A lot of thoughtful people have been considering this very question for some time now.  On Monday at the Berkman Center for Internet and Society at Harvard University, there will be a panel discussion on “The Fate of Civic Education in a Connected World,” featuring, among others, Ellen Condliffe Lagemann of Bard College, who just co-edited a book called What is College For? The Public Purpose of Higher Education.

In the book, Lagemann and co-author Harry Lewis argue that colleges and universities need to renew their commitment to fostering ethical, responsible student engagement with the public sphere.  Higher education should not just be a credential to string around one’s neck, the passport to a decent job, they say, but should challenge students to think deeply about their role as citizens and stakeholders in society.

This message certainly seems timely.  If getting a college degree can no longer be valued in purely instrumental terms, as a ticket to a job, then it had better be providing some deeper value, both for the students and for society.

On the same day as the Harvard panel, President Obama will be meeting at the White House with a group of ten influential college and university presidents, along with Secretary of Education Arne Duncan and other key players in higher education, to discuss “increasing access and success as well as how to make higher education  more affordable,” according to an article in today’s online Inside Higher Ed magazine.

The article says that “amid an increasing focus on student debt and college prices, the event seems to signal that the Obama administration will make the issue a focus going into the 2012 campaign. In a speech Monday, Education Secretary Arne Duncan called on colleges to address rising tuition prices “with much greater urgency.” The House of Representatives held a subcommittee hearing Tuesday on rising costs, discussing a broad range of possible solutions.”

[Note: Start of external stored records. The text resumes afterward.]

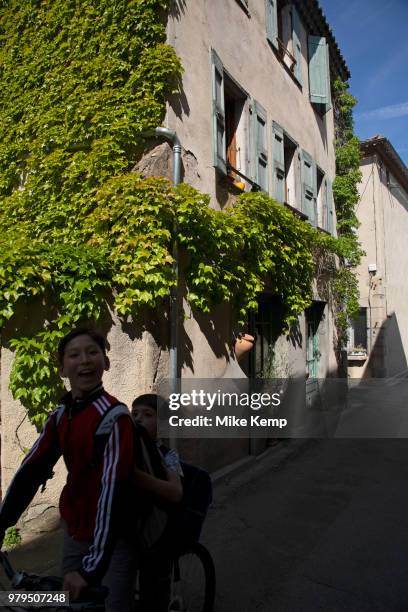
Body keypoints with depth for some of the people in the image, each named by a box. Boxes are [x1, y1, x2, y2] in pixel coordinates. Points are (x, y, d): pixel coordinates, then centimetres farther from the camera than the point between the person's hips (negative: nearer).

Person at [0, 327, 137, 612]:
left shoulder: (114, 415, -24)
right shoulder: (60, 416, -2)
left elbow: (112, 488, -31)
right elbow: (30, 471, -3)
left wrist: (93, 567, -35)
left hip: (113, 537, -6)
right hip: (76, 531, 6)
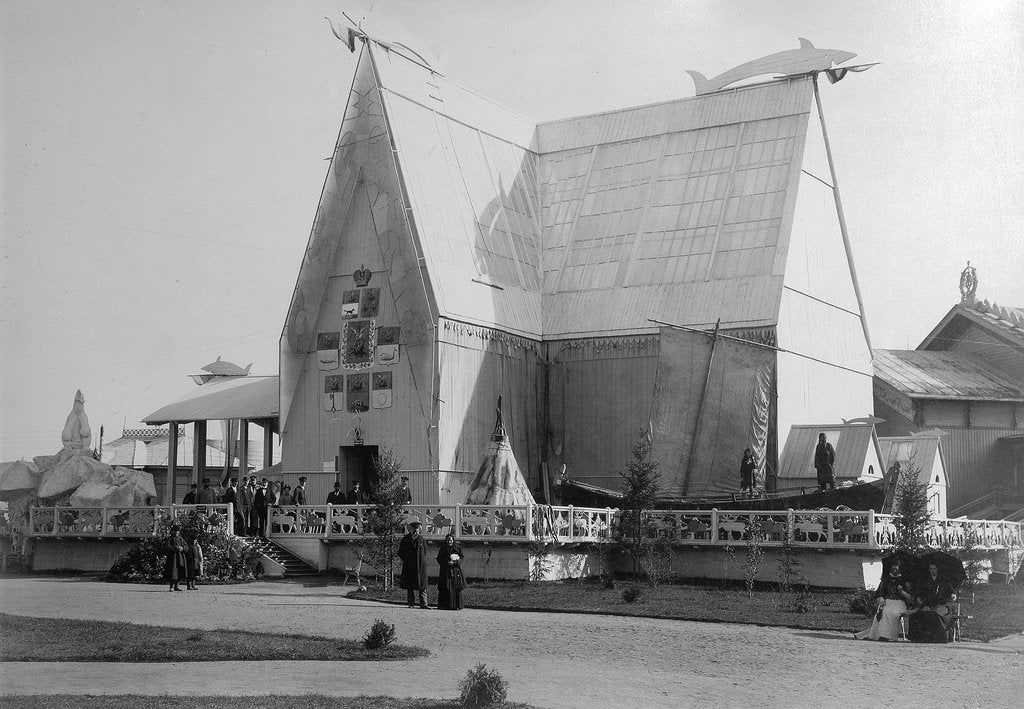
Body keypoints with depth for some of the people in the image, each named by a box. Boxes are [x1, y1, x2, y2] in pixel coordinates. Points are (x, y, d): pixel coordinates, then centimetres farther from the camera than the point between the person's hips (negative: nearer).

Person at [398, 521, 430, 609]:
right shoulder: (405, 539, 6)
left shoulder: (422, 540, 8)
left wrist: (421, 561, 4)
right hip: (408, 566, 0)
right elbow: (400, 553, 8)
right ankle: (411, 603, 7)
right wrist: (406, 561, -1)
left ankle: (423, 603, -5)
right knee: (410, 586, 1)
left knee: (422, 586, -4)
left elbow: (425, 552, 15)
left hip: (420, 565, 0)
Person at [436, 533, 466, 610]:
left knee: (456, 589, -3)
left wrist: (454, 562, -16)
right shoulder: (442, 548, 7)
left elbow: (461, 559, 1)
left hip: (455, 570, -1)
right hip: (445, 571, 1)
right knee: (445, 589, -3)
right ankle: (446, 605, 2)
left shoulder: (458, 548, 4)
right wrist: (447, 562, -12)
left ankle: (456, 605, 0)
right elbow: (439, 559, 4)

As someone who has been teaching in higher education for more than 20 years, I am of course concerned about the rising costs for students.

But I’m also concerned with the way budgets are increasingly being balanced by reducing fulltime tenured faculty teaching lines.

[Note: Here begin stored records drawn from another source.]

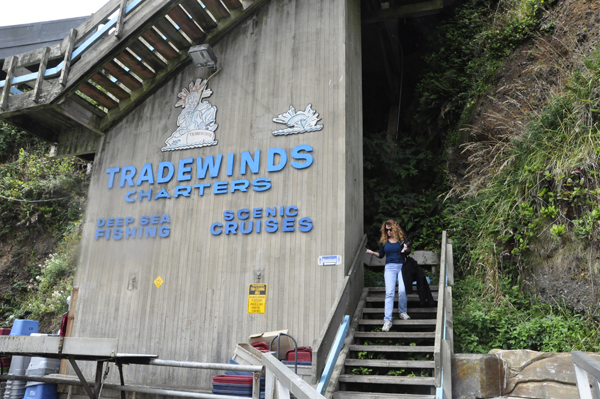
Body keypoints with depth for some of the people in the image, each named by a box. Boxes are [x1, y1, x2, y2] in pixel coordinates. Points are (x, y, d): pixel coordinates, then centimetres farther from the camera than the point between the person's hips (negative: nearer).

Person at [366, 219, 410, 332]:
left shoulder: (401, 239, 5)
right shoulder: (384, 241, 10)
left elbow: (408, 252, 11)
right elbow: (381, 255, 15)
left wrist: (406, 249, -11)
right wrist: (372, 252, -3)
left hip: (402, 266, -1)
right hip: (390, 267, 1)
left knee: (402, 290, -14)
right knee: (389, 293, -9)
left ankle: (403, 312, 15)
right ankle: (387, 320, -11)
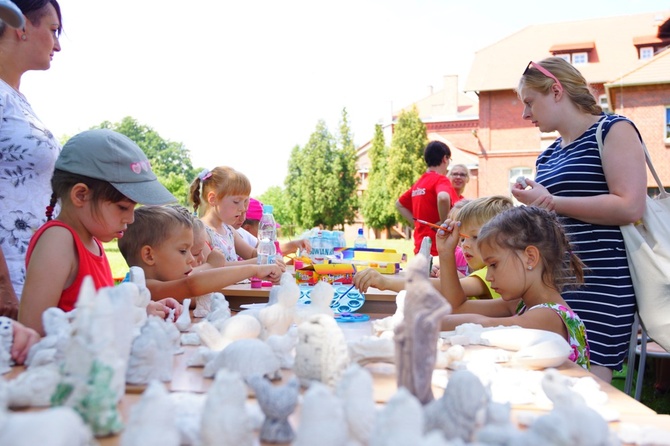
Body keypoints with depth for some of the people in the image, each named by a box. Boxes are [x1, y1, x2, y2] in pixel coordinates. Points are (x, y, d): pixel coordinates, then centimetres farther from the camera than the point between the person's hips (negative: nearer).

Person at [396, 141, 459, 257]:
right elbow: (443, 198, -31)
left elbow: (399, 204, 25)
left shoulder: (418, 182, 14)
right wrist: (444, 222, -17)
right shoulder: (441, 179, -9)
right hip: (437, 247, -8)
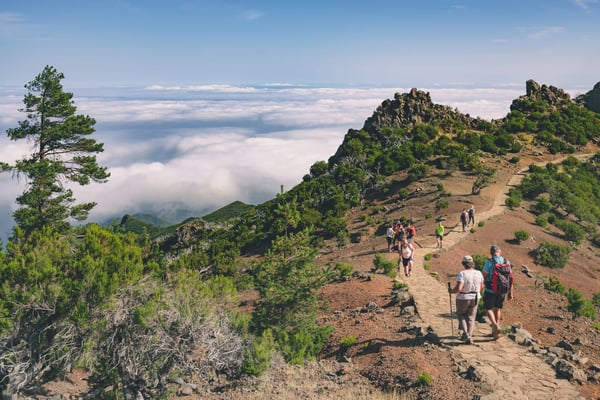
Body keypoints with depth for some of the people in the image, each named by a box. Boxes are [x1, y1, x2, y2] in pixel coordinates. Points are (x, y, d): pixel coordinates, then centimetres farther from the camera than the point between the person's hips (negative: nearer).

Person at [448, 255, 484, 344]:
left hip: (463, 298, -4)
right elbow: (481, 287, 8)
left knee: (460, 315, 20)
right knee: (471, 317, 16)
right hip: (475, 298, 4)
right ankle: (469, 337, 10)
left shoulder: (462, 274, -20)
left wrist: (451, 290, -7)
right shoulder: (478, 273, -3)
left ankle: (465, 333, 5)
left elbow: (458, 288, -26)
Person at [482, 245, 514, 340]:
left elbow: (484, 276, -13)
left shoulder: (489, 262, -14)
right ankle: (495, 331, 25)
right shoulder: (506, 262, 0)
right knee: (497, 309, 20)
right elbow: (510, 278, 3)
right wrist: (510, 292, 9)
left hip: (490, 290, -4)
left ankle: (495, 326, -14)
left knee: (488, 309, 10)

The phenomenon of using adjunct faculty, graduate student teaching assistants, temporary “visiting” faculty and any other form of contingent labor available is under-discussed, both within the institutions perpetrating these practices, and in the broader society.

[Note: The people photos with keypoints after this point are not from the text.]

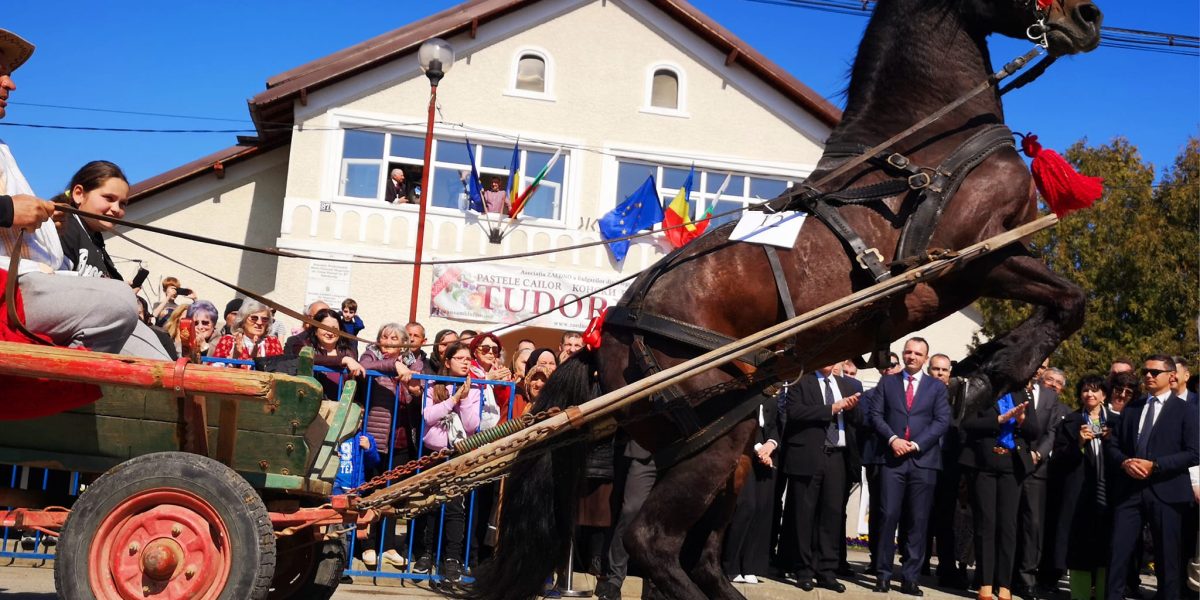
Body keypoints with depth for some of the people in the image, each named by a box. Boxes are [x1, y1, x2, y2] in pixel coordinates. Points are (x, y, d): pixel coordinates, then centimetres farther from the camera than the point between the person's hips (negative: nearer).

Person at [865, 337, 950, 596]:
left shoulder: (937, 387, 11)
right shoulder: (887, 382, 13)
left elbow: (942, 421, 1)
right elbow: (875, 415, 5)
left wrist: (916, 444, -11)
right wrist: (892, 439, -12)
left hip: (923, 460, 0)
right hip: (892, 459, 0)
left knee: (918, 522, 2)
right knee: (888, 516, -4)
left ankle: (910, 578, 7)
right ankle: (883, 575, 2)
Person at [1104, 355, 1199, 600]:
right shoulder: (1131, 409, 16)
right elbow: (1112, 446, 14)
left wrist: (1154, 465, -16)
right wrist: (1124, 462, -7)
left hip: (1166, 492, -4)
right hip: (1129, 490, 4)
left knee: (1167, 558, 6)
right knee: (1118, 552, 2)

Within the institutions, it’s under-discussed partly because it’s so humiliating for Ph.Ds, respected scholars when they present their research at conferences or publish articles, to admit how little money they’re making as adjunct or visiting faculty.  College adjunct teachers are typically paid $2,000 to $4,000 a course.  Most faculty teach 3-4 courses a semester.  You do the math.

Also, there’s the fear factor: if you speak out, your contract may not be renewed next semester, or next year.  There is no job security for what we call in the business “term contracts.”

At the White House meeting, the college presidents aren’t going to want to tell the President that they’re reigning in the cost of tuition by hiring contingent faculty at bargain basement salaries.  But that’s the truth of the matter.

And it’s been very difficult for adjuncts to unionize, in part because the Labor Board in recent years has ruled that college and university faculty are “managers” because we make a salary rather than an hourly wage, and get to set our own hours. Managers aren’t entitled to a union.

There are a host of reasons why it’s bad for American higher education to use cheap faculty labor.  If we want to get serious about student success, as the Obama Administration claims, focusing on contingent faculties would be a good starting point.

A harried professor who’s working at two or three institutions to barely make ends meet is not going to do as a good a job for her students as someone making a living wage with a longterm contract at a single institution.

American institutions of higher education need to model the kind of society we want our students to create when they move out into the world as newly minted young citizens.  They won’t want to be temporary workers any more than their teachers do.

President Obama, if you really want to make a difference, you need to push those college presidents for deeper, systemic changes.